Written By Holly Blackman




“People knock on our door all the time, Greg Jarrell (Founder of QC Family Tree) explained to me. “Lots of them say, ‘I need a job’, and we decided to bring up the idea that maybe we should start a business with some of those folks. We brought it to them in what we call a family (neighborhood) meeting. One young man who was 16 - jumped at the idea of wanting to start a (mobile) coffee cart, so we decided to approach Enderly Coffee. This made complete sense in the network of our relationships.”



Greg and his wife, Helms, have lived in Enderly Park since 2005 and began QC Family Tree not long after leaving seminary to encounter Jesus in the streets rather than the sanctuary. Greg and Helm’s hearts aligned with Tony & Becky’s and a neighborhood partnership quickly took root.






The QC Family Tree coffee cart folks served Enderly Coffee on a pop-up basis at festivals, parks, concerts, gatherings, etc., until Greg and his fellow neighbors were approached by people from Caldwell Presbyterian Church, a block or so away from Elizabeth Creamery off of 7th Street. This permanent coffee home is now called The Third Place Coffee, creating jobs for those who may have difficulty landing permanent employment, building community by giving families financial roots, skill building and management opportunities. The ultimate goal - generating wealth to funnel back into Enderly Park and building resumes one employee at a time.




Charlotte Observer Press

Jane Jacobs, the urbanist and sociologist, talked about the importance of "third places" in building strong communities. Her idea was that such a place was not mine or yours, but a middle ground where we can engage. Neutral turf in some sense, but for the purpose of creating the deep connections that communities need to thrive.



Charlotte Five Press 

Thus, the neighbors and friends of QC Family Tree from Enderly Park and members of Caldwell Presbyterian have created a home away from home for anyone to enjoy with hopes of it becoming a worker-owned cooperative structure. I echo Greg – “You won’t find a pour over better, but the mission is even better.”
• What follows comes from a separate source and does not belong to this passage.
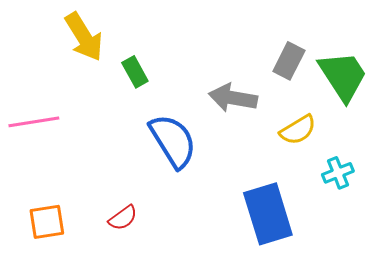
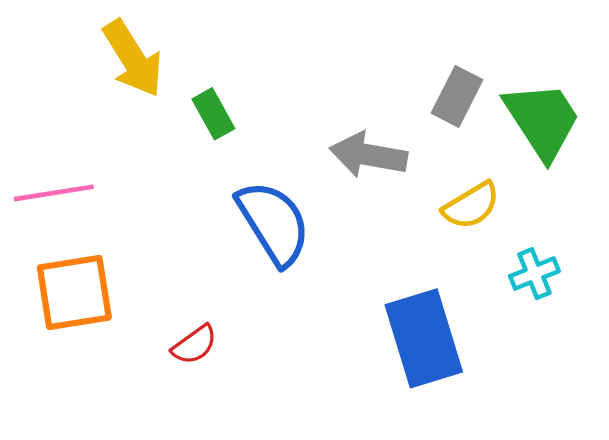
orange square: (47, 222) -> (74, 293), moved, size x1.4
As you walk in, you can grab your mug and make a donation of whatever amount you can afford (another way to be all inclusive of those who may just need a pick-me-up and resting place but don’t have the money to give that day). Maybe you’re searching for conversation or a comfortable workplace. If you’re anything like me, you loathe office space (but love the movie), and if this is the case, plan your next meeting at The Third Place. While I was there, I grabbed a cup of decaf joe to go (which I highly recommend if you're already caffeinated - Enderly's decaf is the best decaf I've ever had. So good, in fact that I kept it in my car and sipped on it for two days to savor it for longer!) Inside The Third Place, two older ladies reminded me of how big of a blessing my newborn is while two men worked and the baristas’ 1-year-old son kept my newborn entertained in his carrier.
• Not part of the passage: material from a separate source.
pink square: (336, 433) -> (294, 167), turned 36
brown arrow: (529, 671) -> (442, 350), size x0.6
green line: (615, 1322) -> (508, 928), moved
This is what Enderly is all about – loving others & building community, and we’re proud to be served at The Third Place. As advertised on the chalkboard behind the counter, “Let us bring all our differences not to your place or my place, but to The Third Place where we meet on common ground”. We hope you’ll meet there and be a part of building community one cup of Enderly coffee at a time.